[Items in a dataset]
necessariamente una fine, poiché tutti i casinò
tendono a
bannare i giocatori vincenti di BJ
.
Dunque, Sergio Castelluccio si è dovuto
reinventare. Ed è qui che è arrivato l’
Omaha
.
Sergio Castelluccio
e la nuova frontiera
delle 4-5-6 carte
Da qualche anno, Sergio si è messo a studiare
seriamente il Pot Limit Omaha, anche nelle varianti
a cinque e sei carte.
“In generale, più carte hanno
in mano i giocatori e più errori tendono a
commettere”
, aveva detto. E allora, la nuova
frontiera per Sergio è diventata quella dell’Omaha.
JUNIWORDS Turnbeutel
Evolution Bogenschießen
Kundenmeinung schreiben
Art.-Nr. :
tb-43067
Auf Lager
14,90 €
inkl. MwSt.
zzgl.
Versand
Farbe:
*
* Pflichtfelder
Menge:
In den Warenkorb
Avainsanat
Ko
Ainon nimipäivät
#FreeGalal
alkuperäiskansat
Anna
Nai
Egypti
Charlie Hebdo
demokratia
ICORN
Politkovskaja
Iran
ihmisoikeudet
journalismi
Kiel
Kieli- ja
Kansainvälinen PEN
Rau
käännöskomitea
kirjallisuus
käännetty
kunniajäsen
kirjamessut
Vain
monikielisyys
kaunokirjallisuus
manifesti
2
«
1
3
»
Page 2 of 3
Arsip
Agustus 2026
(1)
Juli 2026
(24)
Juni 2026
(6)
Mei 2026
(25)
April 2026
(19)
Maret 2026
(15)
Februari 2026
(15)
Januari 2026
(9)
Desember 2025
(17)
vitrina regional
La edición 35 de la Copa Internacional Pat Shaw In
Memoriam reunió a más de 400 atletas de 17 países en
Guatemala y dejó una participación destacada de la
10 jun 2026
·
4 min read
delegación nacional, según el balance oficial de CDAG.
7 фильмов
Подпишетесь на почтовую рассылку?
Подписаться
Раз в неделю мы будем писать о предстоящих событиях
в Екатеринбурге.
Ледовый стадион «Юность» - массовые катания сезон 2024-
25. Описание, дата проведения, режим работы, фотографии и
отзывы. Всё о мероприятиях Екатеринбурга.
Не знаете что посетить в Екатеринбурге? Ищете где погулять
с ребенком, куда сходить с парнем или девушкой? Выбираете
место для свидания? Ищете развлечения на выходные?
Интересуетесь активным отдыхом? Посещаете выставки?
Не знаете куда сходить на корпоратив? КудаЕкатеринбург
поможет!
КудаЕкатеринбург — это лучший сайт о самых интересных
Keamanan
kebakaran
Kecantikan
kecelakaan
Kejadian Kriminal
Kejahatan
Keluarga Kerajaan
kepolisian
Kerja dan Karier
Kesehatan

...

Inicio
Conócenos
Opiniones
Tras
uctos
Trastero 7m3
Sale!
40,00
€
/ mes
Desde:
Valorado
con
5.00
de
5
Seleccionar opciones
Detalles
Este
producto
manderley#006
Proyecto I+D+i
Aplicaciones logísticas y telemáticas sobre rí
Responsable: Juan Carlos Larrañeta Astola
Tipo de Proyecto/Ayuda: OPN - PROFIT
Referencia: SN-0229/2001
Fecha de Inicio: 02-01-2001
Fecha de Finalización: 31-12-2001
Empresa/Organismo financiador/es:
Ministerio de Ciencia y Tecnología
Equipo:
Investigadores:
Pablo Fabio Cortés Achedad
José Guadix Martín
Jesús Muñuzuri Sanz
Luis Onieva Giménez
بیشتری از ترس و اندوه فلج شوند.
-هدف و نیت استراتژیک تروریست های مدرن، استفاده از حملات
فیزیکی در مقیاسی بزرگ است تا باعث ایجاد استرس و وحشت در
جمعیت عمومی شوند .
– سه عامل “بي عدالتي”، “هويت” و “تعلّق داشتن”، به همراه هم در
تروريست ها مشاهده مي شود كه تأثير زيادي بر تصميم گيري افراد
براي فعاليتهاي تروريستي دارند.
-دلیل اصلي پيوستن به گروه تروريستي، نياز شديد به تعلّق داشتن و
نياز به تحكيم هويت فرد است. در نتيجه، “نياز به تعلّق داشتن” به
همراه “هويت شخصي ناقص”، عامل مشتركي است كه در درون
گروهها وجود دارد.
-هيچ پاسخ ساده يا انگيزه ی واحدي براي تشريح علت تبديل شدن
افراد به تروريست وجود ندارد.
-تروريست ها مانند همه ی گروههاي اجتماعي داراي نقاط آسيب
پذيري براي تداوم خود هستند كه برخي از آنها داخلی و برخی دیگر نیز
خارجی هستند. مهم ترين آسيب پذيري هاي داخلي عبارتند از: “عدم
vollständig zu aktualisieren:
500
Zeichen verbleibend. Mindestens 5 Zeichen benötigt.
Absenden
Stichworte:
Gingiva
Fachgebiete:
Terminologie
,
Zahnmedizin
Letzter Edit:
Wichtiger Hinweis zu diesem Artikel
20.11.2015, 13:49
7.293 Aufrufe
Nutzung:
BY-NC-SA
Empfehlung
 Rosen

==

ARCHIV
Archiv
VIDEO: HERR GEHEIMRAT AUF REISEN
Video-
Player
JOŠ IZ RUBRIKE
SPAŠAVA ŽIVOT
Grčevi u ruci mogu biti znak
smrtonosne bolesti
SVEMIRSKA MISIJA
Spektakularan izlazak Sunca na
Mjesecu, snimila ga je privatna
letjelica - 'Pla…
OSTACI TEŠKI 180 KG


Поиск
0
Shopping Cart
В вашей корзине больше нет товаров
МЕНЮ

## [Your objective]
Reproduce the lines of the records word for word, beginning at the line that has "necessariamente una fine, poiché" and stopping after the line that has "10 jun 2026", with both of those lines included.

## [Response]
necessariamente una fine, poiché tutti i casinò
tendono a
bannare i giocatori vincenti di BJ
.
Dunque, Sergio Castelluccio si è dovuto
reinventare. Ed è qui che è arrivato l’
Omaha
.
Sergio Castelluccio
e la nuova frontiera
delle 4-5-6 carte
Da qualche anno, Sergio si è messo a studiare
seriamente il Pot Limit Omaha, anche nelle varianti
a cinque e sei carte.
“In generale, più carte hanno
in mano i giocatori e più errori tendono a
commettere”
, aveva detto. E allora, la nuova
frontiera per Sergio è diventata quella dell’Omaha.
JUNIWORDS Turnbeutel
Evolution Bogenschießen
Kundenmeinung schreiben
Art.-Nr. :
tb-43067
Auf Lager
14,90 €
inkl. MwSt.
zzgl.
Versand
Farbe:
*
* Pflichtfelder
Menge:
In den Warenkorb
Avainsanat
Ko
Ainon nimipäivät
#FreeGalal
alkuperäiskansat
Anna
Nai
Egypti
Charlie Hebdo
demokratia
ICORN
Politkovskaja
Iran
ihmisoikeudet
journalismi
Kiel
Kieli- ja
Kansainvälinen PEN
Rau
käännöskomitea
kirjallisuus
käännetty
kunniajäsen
kirjamessut
Vain
monikielisyys
kaunokirjallisuus
manifesti
2
«
1
3
»
Page 2 of 3
Arsip
Agustus 2026
(1)
Juli 2026
(24)
Juni 2026
(6)
Mei 2026
(25)
April 2026
(19)
Maret 2026
(15)
Februari 2026
(15)
Januari 2026
(9)
Desember 2025
(17)
vitrina regional
La edición 35 de la Copa Internacional Pat Shaw In
Memoriam reunió a más de 400 atletas de 17 países en
Guatemala y dejó una participación destacada de la
10 jun 2026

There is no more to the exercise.